How to use base class & child class as parameter in one function ?
Steven Schveighoffer
schveiguy at gmail.com
Fri May 22 22:40:50 UTC 2020
On 5/22/20 5:39 PM, Vinod K Chandran wrote:
> On Friday, 22 May 2020 at 20:51:20 UTC, Steven Schveighoffer wrote:
>> On 5/22/20 4:04 PM, Vinod K Chandran wrote:
>>> [...]
>>
>> Yes. What you cannot do is this (which I hope doesn't compile in
>> VB.net, but I wouldn't be surprised):
>>
>> Dim sampleList As New List(Of Child)
>> sampleList.Add(New Base(10))
>>
>> Which is the equivalent of what you were requesting.
>>
> Nope--
> List(Of Base) will contain an instance of a Child.

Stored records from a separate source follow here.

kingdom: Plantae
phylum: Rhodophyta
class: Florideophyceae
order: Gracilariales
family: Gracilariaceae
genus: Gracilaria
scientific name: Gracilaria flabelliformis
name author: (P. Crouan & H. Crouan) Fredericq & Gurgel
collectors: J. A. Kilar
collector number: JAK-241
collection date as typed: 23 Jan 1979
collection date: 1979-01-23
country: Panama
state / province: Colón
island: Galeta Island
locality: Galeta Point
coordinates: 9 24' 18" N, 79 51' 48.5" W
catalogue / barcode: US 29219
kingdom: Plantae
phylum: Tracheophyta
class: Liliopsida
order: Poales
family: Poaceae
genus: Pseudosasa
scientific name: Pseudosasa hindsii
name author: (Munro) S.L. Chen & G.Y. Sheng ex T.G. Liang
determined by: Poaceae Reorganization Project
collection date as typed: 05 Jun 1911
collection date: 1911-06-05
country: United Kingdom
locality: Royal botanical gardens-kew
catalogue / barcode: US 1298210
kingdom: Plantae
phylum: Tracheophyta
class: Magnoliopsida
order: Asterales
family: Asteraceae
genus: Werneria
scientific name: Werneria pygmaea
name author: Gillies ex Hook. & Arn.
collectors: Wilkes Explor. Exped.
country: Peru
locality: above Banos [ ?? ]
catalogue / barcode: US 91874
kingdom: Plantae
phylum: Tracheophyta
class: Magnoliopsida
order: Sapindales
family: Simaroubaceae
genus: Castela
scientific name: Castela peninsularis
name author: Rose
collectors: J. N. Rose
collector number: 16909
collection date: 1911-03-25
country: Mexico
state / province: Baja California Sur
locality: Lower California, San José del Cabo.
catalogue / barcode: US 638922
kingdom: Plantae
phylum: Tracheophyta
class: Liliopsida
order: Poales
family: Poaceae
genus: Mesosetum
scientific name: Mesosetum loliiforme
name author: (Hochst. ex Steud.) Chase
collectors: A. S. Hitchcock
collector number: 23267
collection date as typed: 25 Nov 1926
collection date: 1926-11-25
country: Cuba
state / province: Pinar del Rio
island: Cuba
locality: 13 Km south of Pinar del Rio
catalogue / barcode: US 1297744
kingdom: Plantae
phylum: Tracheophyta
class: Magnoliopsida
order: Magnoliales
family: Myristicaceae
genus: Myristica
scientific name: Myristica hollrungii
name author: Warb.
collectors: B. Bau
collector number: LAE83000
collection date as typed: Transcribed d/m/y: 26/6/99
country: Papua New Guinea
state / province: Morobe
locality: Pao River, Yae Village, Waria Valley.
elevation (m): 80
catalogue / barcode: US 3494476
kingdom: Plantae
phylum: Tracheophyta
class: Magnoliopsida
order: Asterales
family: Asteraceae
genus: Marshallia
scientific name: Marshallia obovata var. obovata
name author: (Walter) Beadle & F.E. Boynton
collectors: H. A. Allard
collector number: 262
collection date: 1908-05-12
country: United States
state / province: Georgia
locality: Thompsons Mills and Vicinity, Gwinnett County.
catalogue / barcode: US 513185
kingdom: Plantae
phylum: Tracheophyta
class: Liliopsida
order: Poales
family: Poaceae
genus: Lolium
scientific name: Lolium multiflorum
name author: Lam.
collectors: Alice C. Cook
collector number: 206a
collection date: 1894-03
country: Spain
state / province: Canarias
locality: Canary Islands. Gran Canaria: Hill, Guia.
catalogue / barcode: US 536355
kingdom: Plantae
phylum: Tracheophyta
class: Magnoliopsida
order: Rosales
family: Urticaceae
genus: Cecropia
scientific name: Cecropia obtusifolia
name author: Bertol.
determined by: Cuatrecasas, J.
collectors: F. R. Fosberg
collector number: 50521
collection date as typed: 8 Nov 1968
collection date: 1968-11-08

> So in the same manner, i want
> void function(Base) = fnPtr wiil work with
> void function(Child)
>
That is the opposite of what you are thinking. A function pointer has to
be valid based on its parameter types. Covariant functions are allowed.
This is OK:
void function(Child) fptr;
void foo(Base) {}
fptr = &foo; // OK! it's fine to call fptr with a Child, because it is a
Base as well
void function(Base) fptr2;
void foo2(Child) {}
fptr2 = &foo2; // Error! if you called fptr2 with a Base that is NOT a
Child, bad things will happen.
This is more clear if you actually try calling them:
fptr2(new Base); // the compiler should allow this
foo2(new Base); // but would not allow this
So why should fptr2 be allowed to point at foo2?